§ **Material supplied**:
BEGIN

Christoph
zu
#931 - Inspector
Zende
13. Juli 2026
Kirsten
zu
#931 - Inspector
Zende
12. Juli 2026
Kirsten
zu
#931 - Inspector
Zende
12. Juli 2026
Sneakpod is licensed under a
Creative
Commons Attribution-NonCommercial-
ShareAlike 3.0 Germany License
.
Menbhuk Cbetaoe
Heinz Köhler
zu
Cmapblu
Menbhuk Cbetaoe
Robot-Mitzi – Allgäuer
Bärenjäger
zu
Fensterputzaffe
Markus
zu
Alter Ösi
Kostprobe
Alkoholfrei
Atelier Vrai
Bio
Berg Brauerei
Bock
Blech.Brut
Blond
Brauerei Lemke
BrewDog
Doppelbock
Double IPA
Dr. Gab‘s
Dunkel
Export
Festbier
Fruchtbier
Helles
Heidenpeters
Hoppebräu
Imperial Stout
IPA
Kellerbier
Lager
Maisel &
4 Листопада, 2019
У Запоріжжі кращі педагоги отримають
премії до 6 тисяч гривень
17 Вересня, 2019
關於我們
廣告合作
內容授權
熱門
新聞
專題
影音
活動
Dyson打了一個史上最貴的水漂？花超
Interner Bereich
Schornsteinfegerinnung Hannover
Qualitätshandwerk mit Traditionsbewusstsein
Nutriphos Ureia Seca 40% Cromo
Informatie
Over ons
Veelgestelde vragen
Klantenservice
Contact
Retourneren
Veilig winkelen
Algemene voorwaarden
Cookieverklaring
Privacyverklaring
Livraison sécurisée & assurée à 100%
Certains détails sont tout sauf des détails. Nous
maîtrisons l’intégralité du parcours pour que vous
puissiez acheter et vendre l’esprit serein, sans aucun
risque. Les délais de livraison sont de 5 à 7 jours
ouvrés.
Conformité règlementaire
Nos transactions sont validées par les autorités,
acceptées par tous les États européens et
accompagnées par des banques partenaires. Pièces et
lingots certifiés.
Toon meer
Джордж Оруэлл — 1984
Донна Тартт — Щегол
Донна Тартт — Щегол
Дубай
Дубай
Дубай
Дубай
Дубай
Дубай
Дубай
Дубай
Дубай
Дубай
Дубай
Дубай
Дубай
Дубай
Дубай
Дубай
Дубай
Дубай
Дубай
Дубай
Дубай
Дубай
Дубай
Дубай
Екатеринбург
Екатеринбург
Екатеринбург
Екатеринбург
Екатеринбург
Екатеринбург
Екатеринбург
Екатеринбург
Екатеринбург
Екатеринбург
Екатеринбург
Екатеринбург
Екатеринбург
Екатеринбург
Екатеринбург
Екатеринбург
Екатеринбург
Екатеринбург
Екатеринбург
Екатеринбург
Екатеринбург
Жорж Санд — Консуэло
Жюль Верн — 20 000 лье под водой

END

§ **Work task**:
Every record in the listing above should be reproduced exactly.

§ **Answer for this exercise**:
Christoph
zu
#931 - Inspector
Zende
13. Juli 2026
Kirsten
zu
#931 - Inspector
Zende
12. Juli 2026
Kirsten
zu
#931 - Inspector
Zende
12. Juli 2026
Sneakpod is licensed under a
Creative
Commons Attribution-NonCommercial-
ShareAlike 3.0 Germany License
.
Menbhuk Cbetaoe
Heinz Köhler
zu
Cmapblu
Menbhuk Cbetaoe
Robot-Mitzi – Allgäuer
Bärenjäger
zu
Fensterputzaffe
Markus
zu
Alter Ösi
Kostprobe
Alkoholfrei
Atelier Vrai
Bio
Berg Brauerei
Bock
Blech.Brut
Blond
Brauerei Lemke
BrewDog
Doppelbock
Double IPA
Dr. Gab‘s
Dunkel
Export
Festbier
Fruchtbier
Helles
Heidenpeters
Hoppebräu
Imperial Stout
IPA
Kellerbier
Lager
Maisel &
4 Листопада, 2019
У Запоріжжі кращі педагоги отримають
премії до 6 тисяч гривень
17 Вересня, 2019
關於我們
廣告合作
內容授權
熱門
新聞
專題
影音
活動
Dyson打了一個史上最貴的水漂？花超
Interner Bereich
Schornsteinfegerinnung Hannover
Qualitätshandwerk mit Traditionsbewusstsein
Nutriphos Ureia Seca 40% Cromo
Informatie
Over ons
Veelgestelde vragen
Klantenservice
Contact
Retourneren
Veilig winkelen
Algemene voorwaarden
Cookieverklaring
Privacyverklaring
Livraison sécurisée & assurée à 100%
Certains détails sont tout sauf des détails. Nous
maîtrisons l’intégralité du parcours pour que vous
puissiez acheter et vendre l’esprit serein, sans aucun
risque. Les délais de livraison sont de 5 à 7 jours
ouvrés.
Conformité règlementaire
Nos transactions sont validées par les autorités,
acceptées par tous les États européens et
accompagnées par des banques partenaires. Pièces et
lingots certifiés.
Toon meer
Джордж Оруэлл — 1984
Донна Тартт — Щегол
Донна Тартт — Щегол
Дубай
Дубай
Дубай
Дубай
Дубай
Дубай
Дубай
Дубай
Дубай
Дубай
Дубай
Дубай
Дубай
Дубай
Дубай
Дубай
Дубай
Дубай
Дубай
Дубай
Дубай
Дубай
Дубай
Дубай
Екатеринбург
Екатеринбург
Екатеринбург
Екатеринбург
Екатеринбург
Екатеринбург
Екатеринбург
Екатеринбург
Екатеринбург
Екатеринбург
Екатеринбург
Екатеринбург
Екатеринбург
Екатеринбург
Екатеринбург
Екатеринбург
Екатеринбург
Екатеринбург
Екатеринбург
Екатеринбург
Екатеринбург
Жорж Санд — Консуэло
Жюль Верн — 20 000 лье под водой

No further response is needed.